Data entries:
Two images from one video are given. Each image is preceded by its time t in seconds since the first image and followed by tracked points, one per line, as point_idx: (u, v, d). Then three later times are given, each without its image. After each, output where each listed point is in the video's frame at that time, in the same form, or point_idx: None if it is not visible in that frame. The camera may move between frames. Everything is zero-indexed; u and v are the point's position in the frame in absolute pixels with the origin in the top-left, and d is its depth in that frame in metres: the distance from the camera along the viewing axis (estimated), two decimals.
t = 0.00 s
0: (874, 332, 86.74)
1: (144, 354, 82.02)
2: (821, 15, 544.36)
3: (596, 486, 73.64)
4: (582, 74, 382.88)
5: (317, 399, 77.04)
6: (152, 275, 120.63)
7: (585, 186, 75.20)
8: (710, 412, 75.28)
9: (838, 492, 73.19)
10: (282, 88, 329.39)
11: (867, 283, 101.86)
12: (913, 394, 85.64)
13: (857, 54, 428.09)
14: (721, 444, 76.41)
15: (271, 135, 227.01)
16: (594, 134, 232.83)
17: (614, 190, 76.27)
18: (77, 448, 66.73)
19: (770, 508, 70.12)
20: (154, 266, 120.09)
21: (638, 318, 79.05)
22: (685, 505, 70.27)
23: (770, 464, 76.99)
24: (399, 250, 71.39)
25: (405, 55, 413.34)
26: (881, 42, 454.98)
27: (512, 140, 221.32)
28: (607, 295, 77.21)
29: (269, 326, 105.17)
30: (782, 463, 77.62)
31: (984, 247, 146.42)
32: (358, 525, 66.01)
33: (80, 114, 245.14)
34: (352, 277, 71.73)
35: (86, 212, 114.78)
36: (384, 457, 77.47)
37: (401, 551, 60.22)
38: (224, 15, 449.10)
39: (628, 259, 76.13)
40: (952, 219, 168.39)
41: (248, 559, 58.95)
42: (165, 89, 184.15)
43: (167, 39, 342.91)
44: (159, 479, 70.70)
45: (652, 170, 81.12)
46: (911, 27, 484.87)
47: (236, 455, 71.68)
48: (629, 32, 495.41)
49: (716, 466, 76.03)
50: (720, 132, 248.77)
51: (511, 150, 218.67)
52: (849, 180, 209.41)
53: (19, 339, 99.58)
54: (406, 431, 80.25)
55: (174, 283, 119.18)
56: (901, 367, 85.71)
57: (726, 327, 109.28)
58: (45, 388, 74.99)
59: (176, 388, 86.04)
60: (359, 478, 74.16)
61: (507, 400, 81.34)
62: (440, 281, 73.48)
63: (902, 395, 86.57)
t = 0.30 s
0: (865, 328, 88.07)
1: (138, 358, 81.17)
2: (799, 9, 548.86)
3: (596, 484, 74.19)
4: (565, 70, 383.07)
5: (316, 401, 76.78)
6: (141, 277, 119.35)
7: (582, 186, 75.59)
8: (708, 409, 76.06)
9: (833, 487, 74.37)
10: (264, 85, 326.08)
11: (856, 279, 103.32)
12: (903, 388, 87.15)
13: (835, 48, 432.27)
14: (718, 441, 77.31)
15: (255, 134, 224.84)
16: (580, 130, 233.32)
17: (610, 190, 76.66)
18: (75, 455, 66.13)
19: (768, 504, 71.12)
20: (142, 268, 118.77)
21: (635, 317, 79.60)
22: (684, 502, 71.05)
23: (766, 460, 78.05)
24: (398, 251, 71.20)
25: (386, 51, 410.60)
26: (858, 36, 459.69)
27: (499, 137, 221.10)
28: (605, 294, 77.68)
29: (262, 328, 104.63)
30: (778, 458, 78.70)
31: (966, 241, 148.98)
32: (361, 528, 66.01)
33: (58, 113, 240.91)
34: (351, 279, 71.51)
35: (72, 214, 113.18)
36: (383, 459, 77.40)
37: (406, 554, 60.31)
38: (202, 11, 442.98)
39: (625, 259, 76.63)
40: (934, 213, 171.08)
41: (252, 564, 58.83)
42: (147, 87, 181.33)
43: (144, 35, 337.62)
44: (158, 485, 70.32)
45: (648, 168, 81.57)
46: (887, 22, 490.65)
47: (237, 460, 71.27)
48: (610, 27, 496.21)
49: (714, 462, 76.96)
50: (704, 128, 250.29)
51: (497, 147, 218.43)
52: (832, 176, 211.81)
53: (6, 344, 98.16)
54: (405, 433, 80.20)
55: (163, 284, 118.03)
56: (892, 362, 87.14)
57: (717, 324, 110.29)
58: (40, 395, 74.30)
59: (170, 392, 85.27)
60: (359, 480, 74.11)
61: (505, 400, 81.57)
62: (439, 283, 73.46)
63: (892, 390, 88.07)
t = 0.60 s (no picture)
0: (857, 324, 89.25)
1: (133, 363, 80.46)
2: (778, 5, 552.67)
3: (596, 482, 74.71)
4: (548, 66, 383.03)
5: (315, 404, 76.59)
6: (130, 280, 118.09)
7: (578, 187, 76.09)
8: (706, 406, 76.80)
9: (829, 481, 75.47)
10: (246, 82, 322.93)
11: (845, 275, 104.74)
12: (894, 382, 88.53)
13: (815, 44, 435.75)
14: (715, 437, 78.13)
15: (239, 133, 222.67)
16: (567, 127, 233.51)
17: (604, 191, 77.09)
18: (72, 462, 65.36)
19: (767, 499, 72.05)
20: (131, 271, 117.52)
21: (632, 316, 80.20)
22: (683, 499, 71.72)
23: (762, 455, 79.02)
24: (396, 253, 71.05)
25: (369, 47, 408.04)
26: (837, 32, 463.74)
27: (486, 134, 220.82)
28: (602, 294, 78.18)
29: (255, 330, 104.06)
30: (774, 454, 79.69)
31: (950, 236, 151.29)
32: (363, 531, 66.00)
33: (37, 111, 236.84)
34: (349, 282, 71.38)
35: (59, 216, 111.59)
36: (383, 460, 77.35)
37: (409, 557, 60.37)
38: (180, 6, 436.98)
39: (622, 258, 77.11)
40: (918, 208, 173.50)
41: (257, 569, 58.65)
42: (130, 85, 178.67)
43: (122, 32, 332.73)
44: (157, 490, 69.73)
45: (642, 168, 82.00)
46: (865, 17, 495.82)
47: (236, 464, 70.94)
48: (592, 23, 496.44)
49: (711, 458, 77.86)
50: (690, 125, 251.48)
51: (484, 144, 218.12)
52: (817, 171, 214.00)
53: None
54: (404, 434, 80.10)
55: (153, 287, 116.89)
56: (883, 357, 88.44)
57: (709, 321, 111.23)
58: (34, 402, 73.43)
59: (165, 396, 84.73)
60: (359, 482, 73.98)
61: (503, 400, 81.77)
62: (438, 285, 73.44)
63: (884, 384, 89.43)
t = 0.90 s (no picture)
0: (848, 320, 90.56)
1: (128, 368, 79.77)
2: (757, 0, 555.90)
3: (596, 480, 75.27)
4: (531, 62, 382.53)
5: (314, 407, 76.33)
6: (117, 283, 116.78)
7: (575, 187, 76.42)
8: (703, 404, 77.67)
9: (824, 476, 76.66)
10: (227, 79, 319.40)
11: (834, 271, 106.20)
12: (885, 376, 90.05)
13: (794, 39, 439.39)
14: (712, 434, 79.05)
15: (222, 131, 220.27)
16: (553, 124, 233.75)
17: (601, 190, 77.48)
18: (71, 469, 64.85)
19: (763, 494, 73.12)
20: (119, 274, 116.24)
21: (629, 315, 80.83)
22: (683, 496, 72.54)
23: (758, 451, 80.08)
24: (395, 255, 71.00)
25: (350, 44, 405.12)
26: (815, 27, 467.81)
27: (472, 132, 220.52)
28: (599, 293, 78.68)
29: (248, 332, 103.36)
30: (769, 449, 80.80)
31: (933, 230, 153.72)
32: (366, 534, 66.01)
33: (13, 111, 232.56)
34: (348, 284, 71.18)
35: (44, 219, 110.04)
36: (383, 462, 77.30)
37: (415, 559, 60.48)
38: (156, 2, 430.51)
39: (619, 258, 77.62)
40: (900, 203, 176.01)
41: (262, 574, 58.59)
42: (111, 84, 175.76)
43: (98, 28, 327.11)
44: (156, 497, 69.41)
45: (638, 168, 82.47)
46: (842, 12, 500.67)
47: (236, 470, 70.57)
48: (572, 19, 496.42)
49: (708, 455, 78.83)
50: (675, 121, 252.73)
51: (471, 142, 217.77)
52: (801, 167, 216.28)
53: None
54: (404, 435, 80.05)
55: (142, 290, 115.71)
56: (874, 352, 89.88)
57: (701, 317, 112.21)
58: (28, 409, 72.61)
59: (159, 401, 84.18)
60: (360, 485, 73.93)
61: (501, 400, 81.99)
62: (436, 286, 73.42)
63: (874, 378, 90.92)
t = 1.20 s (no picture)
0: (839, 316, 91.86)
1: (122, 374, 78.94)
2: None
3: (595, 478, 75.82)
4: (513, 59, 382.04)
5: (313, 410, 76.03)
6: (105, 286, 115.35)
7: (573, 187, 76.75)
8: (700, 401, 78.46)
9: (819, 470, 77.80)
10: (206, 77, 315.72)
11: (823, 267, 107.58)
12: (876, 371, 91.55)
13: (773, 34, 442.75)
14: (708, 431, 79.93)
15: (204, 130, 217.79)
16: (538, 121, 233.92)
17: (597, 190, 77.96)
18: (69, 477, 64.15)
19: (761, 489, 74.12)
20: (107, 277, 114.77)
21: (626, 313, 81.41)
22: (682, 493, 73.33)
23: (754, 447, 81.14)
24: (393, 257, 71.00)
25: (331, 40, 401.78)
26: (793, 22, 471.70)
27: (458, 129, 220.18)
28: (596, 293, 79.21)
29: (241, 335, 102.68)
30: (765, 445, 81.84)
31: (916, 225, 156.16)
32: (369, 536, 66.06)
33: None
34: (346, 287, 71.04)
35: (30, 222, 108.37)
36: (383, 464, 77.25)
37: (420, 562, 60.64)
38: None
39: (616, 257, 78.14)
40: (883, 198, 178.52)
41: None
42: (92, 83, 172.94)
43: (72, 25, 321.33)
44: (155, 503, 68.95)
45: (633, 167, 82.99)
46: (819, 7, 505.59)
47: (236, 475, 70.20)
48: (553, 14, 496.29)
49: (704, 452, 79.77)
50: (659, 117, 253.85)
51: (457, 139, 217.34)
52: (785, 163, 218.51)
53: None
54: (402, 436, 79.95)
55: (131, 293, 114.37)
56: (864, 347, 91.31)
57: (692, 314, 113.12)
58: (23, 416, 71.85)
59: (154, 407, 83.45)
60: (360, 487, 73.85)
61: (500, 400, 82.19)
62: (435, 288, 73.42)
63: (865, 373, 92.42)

• **Exercise instructions**: Quote the data above from the line containing "11: (856, 279, 103.32)" to the line containing "23: (766, 460, 78.05)", inclusive, and stop.

• **Task response**:
11: (856, 279, 103.32)
12: (903, 388, 87.15)
13: (835, 48, 432.27)
14: (718, 441, 77.31)
15: (255, 134, 224.84)
16: (580, 130, 233.32)
17: (610, 190, 76.66)
18: (75, 455, 66.13)
19: (768, 504, 71.12)
20: (142, 268, 118.77)
21: (635, 317, 79.60)
22: (684, 502, 71.05)
23: (766, 460, 78.05)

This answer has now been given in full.